ASSIGNMENT:
In the listing below, start your output at the line with "53 109 8.41" and end it after the line with "371 110 1.20", copying every line exactly.

----

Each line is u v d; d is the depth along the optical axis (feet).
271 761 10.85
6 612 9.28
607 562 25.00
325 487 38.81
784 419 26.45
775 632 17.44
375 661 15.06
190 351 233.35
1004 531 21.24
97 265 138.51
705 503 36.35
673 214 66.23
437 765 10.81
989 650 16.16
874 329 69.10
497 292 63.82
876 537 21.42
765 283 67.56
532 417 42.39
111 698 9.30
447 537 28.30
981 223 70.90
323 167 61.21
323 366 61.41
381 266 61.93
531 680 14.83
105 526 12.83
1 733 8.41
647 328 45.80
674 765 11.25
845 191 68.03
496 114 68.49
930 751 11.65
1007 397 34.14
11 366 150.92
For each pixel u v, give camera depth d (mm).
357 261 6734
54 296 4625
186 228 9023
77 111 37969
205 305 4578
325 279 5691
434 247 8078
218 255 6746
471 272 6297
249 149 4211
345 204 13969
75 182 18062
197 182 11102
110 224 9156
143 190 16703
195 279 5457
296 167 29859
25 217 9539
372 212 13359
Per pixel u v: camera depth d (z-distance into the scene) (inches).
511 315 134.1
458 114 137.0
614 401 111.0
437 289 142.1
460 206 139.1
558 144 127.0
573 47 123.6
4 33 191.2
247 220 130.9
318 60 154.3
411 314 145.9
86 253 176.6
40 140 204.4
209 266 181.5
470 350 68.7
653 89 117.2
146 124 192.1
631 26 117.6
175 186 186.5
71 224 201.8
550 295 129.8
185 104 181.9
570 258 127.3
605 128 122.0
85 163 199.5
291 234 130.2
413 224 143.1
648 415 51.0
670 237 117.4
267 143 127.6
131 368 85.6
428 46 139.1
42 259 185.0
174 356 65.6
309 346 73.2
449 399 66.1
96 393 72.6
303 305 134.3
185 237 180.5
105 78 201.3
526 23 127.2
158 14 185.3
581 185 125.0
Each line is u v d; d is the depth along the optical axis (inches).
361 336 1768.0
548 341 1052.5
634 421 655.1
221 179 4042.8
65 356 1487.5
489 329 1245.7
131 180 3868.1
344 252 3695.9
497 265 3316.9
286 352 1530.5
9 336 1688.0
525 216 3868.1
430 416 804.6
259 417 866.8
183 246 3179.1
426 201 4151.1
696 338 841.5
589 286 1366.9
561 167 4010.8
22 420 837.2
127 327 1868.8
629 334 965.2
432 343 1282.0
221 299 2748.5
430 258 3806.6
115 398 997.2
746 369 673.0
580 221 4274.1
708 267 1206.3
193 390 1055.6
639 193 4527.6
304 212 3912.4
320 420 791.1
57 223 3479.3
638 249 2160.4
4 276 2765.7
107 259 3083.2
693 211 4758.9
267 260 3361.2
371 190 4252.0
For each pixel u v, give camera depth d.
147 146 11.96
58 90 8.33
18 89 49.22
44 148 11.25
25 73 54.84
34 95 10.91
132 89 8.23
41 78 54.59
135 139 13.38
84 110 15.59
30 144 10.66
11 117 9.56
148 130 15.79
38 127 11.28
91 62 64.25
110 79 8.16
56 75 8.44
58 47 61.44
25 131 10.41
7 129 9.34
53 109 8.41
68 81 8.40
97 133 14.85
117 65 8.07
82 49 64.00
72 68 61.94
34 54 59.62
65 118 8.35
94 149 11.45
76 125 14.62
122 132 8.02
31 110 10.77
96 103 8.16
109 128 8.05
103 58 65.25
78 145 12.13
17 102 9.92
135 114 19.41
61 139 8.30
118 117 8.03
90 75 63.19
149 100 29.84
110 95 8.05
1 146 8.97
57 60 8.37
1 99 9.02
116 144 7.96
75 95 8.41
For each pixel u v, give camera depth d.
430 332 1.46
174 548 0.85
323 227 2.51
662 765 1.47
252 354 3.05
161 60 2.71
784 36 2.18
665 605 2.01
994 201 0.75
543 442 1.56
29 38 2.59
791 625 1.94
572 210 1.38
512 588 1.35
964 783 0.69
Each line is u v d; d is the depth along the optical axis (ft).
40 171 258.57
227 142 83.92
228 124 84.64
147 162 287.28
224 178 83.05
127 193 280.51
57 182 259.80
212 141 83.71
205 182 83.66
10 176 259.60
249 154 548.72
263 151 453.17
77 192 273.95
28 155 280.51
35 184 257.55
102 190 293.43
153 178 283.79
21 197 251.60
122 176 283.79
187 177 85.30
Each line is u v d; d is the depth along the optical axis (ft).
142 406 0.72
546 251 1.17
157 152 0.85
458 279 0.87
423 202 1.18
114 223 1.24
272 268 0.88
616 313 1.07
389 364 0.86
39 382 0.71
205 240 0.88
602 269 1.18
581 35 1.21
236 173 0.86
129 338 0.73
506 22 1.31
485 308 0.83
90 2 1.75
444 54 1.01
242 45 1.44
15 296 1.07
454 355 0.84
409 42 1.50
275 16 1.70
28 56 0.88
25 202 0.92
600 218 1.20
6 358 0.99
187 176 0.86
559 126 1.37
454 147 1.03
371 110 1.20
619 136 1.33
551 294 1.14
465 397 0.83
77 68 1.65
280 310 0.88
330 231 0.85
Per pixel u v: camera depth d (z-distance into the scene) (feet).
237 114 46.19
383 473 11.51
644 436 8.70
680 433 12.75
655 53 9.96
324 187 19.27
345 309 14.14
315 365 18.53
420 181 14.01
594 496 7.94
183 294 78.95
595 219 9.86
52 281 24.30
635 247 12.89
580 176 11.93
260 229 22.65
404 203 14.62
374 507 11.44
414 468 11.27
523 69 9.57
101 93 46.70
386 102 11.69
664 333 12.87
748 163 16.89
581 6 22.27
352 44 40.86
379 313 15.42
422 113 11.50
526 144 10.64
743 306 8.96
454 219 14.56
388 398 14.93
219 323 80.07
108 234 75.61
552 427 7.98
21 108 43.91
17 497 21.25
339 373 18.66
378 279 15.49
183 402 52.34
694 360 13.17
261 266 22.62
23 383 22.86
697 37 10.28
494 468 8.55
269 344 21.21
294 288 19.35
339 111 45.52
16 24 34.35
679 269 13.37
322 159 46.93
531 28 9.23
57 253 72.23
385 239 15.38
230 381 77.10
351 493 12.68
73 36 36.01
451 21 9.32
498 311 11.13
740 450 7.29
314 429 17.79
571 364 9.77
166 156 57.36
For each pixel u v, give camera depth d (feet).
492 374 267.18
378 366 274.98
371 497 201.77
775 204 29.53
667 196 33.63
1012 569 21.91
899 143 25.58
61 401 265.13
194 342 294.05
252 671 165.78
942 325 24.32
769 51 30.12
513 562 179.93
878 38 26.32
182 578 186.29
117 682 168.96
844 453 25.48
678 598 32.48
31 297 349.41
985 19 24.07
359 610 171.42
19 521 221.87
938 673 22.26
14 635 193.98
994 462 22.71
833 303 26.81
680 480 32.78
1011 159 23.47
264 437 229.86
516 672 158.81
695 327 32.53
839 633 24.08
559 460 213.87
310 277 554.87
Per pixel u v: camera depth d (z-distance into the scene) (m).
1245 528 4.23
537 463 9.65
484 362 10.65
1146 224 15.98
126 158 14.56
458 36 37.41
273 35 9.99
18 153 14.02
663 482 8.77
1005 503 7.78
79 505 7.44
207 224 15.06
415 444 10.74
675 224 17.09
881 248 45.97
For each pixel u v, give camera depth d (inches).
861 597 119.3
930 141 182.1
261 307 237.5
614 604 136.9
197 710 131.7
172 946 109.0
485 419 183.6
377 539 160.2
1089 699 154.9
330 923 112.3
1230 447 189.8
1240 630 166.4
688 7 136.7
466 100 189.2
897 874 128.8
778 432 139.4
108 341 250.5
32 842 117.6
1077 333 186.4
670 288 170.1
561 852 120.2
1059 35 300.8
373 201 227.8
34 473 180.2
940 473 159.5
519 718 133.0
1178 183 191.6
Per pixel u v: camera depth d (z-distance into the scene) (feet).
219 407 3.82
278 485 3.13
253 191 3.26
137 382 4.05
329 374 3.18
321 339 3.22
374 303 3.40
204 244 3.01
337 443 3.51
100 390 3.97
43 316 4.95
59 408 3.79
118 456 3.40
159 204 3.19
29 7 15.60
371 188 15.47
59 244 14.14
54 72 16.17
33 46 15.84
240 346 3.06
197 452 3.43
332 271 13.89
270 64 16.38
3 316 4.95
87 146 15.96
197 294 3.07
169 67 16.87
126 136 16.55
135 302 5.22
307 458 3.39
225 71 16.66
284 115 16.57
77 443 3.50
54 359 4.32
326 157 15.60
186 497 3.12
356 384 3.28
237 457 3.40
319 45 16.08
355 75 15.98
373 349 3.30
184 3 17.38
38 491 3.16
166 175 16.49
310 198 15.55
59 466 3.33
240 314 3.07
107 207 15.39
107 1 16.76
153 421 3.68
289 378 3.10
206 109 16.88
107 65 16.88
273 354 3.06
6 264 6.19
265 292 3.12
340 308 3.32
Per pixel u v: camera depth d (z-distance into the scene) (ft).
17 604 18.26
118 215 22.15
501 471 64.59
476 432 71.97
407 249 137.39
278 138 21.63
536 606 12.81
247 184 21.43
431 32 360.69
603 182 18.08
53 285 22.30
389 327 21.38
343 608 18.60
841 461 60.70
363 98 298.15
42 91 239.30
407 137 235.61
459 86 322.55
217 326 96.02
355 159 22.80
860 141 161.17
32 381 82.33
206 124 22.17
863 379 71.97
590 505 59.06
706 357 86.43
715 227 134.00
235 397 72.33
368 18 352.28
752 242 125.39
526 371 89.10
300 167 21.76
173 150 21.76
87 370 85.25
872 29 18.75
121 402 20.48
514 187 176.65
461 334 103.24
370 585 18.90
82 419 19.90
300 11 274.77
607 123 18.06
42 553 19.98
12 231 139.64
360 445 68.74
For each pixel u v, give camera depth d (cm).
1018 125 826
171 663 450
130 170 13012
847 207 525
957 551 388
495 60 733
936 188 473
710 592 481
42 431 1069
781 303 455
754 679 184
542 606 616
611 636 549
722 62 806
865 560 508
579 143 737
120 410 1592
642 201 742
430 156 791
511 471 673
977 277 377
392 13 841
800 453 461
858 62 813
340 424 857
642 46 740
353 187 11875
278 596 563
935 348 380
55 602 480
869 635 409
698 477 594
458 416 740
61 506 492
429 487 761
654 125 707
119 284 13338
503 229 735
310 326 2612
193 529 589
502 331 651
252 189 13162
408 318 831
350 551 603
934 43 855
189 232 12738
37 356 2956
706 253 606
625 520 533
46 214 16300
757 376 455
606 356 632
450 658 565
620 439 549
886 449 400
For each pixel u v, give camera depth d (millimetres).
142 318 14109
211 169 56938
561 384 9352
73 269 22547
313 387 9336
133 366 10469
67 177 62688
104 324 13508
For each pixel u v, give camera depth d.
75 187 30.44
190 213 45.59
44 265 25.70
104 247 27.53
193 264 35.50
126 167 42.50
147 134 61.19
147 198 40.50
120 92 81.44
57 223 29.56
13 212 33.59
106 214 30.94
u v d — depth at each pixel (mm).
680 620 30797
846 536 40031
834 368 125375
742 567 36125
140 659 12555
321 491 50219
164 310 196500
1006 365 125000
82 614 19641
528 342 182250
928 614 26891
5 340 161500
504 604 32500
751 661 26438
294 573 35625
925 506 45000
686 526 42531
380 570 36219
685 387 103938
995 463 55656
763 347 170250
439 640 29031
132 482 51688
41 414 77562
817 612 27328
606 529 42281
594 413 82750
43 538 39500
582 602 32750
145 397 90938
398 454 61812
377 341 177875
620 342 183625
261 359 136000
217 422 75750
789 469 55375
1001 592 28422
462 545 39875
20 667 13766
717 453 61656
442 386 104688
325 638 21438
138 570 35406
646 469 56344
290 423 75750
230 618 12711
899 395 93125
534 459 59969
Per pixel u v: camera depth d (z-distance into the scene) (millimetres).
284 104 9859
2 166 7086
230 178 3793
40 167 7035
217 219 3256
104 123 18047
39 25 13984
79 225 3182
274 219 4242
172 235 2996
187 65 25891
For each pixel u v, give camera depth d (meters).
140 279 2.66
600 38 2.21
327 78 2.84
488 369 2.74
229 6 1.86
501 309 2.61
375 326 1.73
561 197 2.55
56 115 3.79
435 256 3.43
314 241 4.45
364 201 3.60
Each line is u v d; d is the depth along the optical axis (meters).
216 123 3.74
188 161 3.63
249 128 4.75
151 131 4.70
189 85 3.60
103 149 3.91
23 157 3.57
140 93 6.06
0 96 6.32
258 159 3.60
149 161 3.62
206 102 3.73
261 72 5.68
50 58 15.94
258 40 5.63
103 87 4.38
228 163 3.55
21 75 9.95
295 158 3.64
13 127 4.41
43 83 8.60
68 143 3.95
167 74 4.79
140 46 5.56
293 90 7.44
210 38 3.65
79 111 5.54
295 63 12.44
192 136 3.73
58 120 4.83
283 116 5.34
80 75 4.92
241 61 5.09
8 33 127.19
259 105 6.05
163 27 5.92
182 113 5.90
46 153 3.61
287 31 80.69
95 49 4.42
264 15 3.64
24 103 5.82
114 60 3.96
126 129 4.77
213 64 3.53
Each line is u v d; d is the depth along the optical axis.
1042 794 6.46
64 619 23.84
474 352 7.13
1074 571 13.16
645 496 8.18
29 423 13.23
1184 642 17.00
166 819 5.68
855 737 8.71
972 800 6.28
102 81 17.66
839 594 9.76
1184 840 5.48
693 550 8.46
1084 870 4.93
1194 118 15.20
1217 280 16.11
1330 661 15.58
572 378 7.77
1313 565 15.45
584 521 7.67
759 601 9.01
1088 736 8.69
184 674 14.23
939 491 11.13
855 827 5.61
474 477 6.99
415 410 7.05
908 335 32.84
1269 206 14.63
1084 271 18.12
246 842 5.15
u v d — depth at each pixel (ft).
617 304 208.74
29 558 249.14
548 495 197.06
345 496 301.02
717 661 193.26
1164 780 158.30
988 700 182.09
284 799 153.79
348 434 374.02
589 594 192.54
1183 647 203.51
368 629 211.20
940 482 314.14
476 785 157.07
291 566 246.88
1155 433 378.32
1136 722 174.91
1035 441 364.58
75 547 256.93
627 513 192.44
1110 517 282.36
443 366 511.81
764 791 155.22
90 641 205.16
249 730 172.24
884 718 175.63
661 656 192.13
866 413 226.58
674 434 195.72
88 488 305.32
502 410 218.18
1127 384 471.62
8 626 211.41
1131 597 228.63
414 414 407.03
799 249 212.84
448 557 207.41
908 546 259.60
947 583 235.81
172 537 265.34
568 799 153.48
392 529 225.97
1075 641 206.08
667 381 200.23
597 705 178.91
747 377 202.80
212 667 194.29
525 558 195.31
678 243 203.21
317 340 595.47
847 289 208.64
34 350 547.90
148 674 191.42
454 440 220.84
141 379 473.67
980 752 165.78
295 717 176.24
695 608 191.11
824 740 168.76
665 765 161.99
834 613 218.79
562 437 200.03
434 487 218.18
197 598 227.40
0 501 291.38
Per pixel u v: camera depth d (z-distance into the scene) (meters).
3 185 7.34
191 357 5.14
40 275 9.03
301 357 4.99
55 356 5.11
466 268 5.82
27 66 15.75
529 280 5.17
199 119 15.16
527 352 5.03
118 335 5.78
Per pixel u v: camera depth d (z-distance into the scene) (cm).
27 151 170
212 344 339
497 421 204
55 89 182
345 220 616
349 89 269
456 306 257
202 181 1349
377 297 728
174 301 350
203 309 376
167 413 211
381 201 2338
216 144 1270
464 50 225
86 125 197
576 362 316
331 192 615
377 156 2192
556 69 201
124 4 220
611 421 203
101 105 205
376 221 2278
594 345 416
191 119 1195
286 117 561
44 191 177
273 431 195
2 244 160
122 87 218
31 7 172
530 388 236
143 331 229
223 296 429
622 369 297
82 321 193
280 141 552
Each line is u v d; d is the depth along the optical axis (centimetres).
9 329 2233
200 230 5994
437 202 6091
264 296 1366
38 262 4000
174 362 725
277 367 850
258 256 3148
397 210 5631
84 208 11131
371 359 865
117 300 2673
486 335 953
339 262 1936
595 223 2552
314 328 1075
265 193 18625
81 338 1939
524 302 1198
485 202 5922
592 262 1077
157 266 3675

----

SOLUTION:
53 109 8.41
68 81 8.40
97 133 14.85
117 65 8.07
82 49 64.00
72 68 61.94
34 54 59.62
65 118 8.35
94 149 11.45
76 125 14.62
122 132 8.02
31 110 10.77
96 103 8.16
109 128 8.05
103 58 65.25
78 145 12.13
17 102 9.92
135 114 19.41
61 139 8.30
118 117 8.03
90 75 63.19
149 100 29.84
110 95 8.05
1 146 8.97
57 60 8.37
1 99 9.02
116 144 7.96
75 95 8.41
For each pixel u v, give camera depth d.
430 332 1.46
174 548 0.85
323 227 2.51
662 765 1.47
252 354 3.05
161 60 2.71
784 36 2.18
665 605 2.01
994 201 0.75
543 442 1.56
29 38 2.59
791 625 1.94
572 210 1.38
512 588 1.35
964 783 0.69
Each line is u v d; d is the depth along the optical axis (ft).
40 171 258.57
227 142 83.92
228 124 84.64
147 162 287.28
224 178 83.05
127 193 280.51
57 182 259.80
212 141 83.71
205 182 83.66
10 176 259.60
249 154 548.72
263 151 453.17
77 192 273.95
28 155 280.51
35 184 257.55
102 190 293.43
153 178 283.79
21 197 251.60
122 176 283.79
187 177 85.30
Each line is u v d; d is the depth along the optical axis (ft).
142 406 0.72
546 251 1.17
157 152 0.85
458 279 0.87
423 202 1.18
114 223 1.24
272 268 0.88
616 313 1.07
389 364 0.86
39 382 0.71
205 240 0.88
602 269 1.18
581 35 1.21
236 173 0.86
129 338 0.73
506 22 1.31
485 308 0.83
90 2 1.75
444 54 1.01
242 45 1.44
15 296 1.07
454 355 0.84
409 42 1.50
275 16 1.70
28 56 0.88
25 202 0.92
600 218 1.20
6 358 0.99
187 176 0.86
559 126 1.37
454 147 1.03
371 110 1.20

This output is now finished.